Following the horrific APS attack in 2014, it seemed for a time that the state had seen the folly in its ‘good Taliban, bad Taliban’ strategy. The National Action Plan that was a response to that tragedy stipulated 20 steps towards eradicating extremism in society.
But while the civilians faltered in taking the measures they were responsible for, the establishment’s inconsistent policy towards militants remained in play and negated whatever steps the government did take.
When the civilian leadership in 2016 warned that Pakistan risked international isolation unless it cracked down on militants of all stripe, it was ruthlessly — and very publicly — cut down to size, leaving no doubt as to who was calling the shots.

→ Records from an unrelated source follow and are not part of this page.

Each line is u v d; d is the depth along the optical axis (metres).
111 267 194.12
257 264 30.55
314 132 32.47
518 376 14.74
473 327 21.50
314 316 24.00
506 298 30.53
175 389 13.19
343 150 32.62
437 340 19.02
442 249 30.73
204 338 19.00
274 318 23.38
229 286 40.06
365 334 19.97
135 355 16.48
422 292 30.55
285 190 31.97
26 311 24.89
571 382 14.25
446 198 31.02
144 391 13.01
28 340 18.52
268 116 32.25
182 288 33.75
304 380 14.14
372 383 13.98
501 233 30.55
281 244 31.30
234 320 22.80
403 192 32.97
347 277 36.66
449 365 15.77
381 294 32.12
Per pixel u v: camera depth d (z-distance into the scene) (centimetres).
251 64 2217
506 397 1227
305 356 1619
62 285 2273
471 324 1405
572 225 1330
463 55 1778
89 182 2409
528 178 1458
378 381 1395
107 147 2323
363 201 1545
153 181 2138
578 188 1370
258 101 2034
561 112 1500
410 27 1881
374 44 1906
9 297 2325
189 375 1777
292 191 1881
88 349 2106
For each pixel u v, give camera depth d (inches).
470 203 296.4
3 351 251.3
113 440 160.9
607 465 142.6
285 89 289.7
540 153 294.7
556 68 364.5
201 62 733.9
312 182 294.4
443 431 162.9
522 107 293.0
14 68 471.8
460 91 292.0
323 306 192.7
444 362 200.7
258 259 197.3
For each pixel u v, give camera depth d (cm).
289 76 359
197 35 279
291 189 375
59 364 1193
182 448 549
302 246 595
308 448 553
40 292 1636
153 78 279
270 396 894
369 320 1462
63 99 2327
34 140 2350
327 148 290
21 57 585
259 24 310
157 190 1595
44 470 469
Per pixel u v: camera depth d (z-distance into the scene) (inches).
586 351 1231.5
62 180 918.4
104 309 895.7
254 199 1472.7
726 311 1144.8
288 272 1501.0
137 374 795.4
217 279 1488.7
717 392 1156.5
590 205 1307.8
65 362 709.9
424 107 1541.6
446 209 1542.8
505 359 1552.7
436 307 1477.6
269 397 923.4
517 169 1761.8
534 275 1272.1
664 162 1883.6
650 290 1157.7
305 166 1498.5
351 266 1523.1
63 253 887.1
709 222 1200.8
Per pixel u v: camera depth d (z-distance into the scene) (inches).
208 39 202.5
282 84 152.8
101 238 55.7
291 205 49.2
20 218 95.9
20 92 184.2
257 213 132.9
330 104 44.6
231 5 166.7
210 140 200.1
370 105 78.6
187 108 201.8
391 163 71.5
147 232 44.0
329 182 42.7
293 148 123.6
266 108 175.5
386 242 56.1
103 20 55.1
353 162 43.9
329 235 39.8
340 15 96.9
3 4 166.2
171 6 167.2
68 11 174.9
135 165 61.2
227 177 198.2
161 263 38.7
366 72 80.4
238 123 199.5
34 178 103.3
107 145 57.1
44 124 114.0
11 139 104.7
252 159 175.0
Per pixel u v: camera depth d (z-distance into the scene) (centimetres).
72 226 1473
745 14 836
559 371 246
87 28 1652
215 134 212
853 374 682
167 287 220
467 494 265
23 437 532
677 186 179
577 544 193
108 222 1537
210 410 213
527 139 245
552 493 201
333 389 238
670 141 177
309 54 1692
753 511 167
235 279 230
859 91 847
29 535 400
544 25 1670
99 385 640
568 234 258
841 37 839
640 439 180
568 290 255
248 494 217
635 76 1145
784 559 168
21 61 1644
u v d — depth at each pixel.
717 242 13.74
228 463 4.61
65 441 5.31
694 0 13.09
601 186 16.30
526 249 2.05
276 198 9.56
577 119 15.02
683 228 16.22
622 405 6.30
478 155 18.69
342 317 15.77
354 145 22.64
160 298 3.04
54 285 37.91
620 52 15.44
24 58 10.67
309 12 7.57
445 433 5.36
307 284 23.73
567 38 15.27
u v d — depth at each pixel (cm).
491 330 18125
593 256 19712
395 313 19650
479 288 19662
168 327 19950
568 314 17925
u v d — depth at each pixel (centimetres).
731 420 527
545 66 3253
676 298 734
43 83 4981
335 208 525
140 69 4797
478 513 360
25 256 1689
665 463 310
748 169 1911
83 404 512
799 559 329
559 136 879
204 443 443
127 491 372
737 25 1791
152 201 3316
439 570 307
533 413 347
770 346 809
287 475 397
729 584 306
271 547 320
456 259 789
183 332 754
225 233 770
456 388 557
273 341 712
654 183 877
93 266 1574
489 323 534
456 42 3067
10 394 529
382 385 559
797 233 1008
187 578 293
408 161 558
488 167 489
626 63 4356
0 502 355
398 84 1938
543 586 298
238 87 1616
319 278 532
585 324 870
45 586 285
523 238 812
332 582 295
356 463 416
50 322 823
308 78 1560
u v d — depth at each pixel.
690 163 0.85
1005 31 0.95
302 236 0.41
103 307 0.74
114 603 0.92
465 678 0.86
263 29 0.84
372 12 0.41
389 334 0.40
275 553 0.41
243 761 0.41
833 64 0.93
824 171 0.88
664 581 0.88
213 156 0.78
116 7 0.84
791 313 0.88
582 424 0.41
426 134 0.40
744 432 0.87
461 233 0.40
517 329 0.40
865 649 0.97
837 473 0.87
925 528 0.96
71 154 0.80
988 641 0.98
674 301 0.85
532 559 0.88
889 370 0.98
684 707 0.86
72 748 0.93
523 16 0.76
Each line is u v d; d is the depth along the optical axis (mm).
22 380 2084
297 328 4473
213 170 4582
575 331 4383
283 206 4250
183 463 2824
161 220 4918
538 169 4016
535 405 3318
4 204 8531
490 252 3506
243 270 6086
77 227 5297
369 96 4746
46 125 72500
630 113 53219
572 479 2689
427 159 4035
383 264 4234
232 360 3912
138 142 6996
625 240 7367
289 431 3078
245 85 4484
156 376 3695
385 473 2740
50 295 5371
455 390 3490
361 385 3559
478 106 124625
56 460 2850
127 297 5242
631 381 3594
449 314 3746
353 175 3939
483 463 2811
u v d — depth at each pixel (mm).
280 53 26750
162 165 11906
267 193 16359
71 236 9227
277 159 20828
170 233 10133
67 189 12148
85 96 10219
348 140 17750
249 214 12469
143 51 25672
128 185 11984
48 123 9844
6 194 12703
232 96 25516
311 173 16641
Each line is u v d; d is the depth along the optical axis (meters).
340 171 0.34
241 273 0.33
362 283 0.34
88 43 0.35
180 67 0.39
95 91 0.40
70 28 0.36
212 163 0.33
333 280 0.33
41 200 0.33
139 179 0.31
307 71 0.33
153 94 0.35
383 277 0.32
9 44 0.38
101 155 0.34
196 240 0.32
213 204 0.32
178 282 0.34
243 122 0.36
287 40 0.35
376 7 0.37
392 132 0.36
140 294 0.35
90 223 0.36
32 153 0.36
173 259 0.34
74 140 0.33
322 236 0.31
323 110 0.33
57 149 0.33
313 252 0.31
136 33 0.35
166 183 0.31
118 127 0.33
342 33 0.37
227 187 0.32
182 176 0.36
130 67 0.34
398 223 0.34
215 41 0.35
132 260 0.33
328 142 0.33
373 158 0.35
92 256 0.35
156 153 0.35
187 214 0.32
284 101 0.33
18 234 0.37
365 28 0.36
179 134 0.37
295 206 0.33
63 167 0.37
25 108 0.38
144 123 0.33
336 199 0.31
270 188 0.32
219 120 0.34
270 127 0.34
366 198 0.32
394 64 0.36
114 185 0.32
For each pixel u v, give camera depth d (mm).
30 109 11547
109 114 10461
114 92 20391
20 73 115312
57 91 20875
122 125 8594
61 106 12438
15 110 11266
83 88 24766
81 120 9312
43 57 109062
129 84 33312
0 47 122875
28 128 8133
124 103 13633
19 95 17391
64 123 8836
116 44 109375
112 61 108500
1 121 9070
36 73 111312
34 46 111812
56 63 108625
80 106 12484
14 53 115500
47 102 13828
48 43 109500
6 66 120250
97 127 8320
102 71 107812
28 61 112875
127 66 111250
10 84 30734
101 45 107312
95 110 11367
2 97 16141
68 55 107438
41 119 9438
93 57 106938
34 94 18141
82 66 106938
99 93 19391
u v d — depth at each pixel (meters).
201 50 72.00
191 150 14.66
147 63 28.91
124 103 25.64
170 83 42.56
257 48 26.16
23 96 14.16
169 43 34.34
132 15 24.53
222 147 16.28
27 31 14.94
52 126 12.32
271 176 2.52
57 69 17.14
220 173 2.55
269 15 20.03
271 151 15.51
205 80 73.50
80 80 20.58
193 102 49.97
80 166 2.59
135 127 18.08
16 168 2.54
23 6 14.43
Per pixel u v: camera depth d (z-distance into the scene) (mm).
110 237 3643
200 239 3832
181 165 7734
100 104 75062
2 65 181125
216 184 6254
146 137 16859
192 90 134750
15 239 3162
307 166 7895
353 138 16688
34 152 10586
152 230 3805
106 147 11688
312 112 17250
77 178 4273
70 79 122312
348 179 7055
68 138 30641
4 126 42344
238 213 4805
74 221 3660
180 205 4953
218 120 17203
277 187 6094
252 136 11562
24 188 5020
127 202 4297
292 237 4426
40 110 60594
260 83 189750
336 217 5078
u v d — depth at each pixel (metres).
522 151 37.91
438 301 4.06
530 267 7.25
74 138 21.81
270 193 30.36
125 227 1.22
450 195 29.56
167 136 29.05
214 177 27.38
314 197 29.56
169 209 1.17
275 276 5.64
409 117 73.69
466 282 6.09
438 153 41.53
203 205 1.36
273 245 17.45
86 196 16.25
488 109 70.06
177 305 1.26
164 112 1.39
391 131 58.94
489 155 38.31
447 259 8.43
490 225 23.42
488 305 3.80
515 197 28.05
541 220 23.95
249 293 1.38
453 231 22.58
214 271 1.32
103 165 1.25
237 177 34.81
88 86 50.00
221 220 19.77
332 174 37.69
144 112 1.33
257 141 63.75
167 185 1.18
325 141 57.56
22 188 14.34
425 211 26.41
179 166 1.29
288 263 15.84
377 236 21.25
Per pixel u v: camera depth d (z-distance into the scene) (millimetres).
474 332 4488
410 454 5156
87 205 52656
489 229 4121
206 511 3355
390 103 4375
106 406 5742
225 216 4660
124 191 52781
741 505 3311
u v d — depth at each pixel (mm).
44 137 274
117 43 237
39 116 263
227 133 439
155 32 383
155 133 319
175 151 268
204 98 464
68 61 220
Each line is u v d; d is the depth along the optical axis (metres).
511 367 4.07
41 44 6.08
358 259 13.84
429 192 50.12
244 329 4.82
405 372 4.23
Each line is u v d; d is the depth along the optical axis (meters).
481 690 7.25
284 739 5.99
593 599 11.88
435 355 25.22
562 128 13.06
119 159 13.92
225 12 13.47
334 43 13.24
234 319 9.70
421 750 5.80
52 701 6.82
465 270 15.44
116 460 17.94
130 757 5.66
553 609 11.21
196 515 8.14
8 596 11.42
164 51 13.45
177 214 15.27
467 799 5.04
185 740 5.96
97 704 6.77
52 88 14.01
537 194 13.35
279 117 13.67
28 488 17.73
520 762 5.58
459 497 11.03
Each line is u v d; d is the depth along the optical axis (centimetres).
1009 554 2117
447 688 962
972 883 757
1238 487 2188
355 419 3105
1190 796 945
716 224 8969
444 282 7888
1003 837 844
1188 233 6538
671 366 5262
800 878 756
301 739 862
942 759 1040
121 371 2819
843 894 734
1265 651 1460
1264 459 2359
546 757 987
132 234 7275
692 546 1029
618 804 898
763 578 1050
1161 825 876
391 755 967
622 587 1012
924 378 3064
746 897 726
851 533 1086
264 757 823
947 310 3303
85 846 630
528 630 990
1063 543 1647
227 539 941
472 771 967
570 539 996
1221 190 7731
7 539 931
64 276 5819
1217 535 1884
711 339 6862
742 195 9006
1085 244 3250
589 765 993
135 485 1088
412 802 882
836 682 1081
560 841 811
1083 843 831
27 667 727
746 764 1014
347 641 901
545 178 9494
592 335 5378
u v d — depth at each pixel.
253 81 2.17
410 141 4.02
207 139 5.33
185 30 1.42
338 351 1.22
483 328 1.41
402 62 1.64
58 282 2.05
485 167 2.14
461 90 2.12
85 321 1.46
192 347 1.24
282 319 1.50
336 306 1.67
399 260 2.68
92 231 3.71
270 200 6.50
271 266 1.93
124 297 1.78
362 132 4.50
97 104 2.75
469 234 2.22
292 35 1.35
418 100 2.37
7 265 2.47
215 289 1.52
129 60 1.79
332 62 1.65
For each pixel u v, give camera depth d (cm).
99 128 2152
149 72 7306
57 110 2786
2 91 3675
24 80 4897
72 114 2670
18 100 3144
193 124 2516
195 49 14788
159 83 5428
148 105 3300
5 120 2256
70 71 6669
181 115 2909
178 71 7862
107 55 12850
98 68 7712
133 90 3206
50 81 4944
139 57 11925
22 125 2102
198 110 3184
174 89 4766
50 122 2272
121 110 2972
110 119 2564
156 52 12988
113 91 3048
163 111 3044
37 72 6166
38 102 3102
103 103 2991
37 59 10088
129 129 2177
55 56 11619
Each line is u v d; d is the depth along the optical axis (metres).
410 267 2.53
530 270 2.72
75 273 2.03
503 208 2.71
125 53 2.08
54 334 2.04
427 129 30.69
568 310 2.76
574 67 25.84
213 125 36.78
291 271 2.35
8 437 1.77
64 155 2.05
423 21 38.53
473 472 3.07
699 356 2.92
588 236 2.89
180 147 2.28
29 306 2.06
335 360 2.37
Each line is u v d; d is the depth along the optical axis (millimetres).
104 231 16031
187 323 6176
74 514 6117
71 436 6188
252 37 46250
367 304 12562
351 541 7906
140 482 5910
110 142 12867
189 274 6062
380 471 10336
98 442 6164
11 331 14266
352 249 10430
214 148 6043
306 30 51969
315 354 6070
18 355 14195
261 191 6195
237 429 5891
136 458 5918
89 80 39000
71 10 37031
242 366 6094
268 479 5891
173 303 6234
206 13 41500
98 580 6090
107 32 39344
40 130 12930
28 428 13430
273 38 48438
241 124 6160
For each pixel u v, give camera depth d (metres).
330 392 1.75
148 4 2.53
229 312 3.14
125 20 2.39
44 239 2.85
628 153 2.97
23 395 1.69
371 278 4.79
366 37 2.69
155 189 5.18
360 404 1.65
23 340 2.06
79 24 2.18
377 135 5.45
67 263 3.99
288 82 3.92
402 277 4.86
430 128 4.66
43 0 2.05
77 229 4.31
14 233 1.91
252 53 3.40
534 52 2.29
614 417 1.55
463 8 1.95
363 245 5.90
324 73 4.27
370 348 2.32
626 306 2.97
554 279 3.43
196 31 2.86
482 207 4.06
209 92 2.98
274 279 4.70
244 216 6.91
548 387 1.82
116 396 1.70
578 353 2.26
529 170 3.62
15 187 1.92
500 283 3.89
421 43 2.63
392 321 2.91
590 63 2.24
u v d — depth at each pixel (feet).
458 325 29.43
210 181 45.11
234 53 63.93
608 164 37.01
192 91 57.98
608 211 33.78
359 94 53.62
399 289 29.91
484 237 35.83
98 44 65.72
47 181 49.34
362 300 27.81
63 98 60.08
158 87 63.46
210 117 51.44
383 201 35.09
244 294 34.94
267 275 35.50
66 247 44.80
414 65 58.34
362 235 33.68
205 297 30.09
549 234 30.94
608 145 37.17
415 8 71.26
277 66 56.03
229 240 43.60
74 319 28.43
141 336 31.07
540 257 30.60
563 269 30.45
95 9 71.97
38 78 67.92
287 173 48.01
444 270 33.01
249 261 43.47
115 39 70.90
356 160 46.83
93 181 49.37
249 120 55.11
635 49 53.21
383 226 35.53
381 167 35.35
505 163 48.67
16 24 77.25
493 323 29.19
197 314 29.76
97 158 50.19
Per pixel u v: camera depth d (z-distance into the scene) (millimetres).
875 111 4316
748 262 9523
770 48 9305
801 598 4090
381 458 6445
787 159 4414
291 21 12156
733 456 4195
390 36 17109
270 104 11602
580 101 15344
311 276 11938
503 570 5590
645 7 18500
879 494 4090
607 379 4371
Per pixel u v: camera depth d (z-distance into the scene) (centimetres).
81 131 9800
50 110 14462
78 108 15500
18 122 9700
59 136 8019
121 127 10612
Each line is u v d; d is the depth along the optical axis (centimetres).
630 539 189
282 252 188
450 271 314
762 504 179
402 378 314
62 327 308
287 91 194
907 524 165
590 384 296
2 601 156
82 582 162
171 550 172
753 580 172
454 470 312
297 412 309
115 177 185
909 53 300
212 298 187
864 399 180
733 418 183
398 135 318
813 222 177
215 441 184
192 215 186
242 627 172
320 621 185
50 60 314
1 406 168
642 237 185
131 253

Some action against the ‘good Taliban’ was only initiated when Pakistan was about to be placed on the FATF grey list. As a result, ‘charitable entities’ that had earned an international reputation as fronts for extremist propaganda and militancy were forced to suspend their activities.
Nevertheless, some extremist groups continued to find space to hold press conferences and rallies, even field candidates in elections.
Contrast that with the persecution of individuals like Pashtun Tahaffuz Movement leaders Manzoor Pashteen and Ali Wazir, who were warning that militants were once again gaining a foothold in the tribal districts, some of them with the blessing of the state.
After the military-led ‘peace talks’ with the TTP failed and the terrorist outfit began to carry out countrywide attacks, it became clear who had gained from the exercise. In the fullness of time, the state’s missteps are plain to see. The glib platitudes, the doublespeak about ‘zero tolerance’ for militancy have been shown up for what they are.
A break from the past is needed, but for that the establishment must come clean so that we can start working to put behind us the confusion created by its dangerously muddled policy.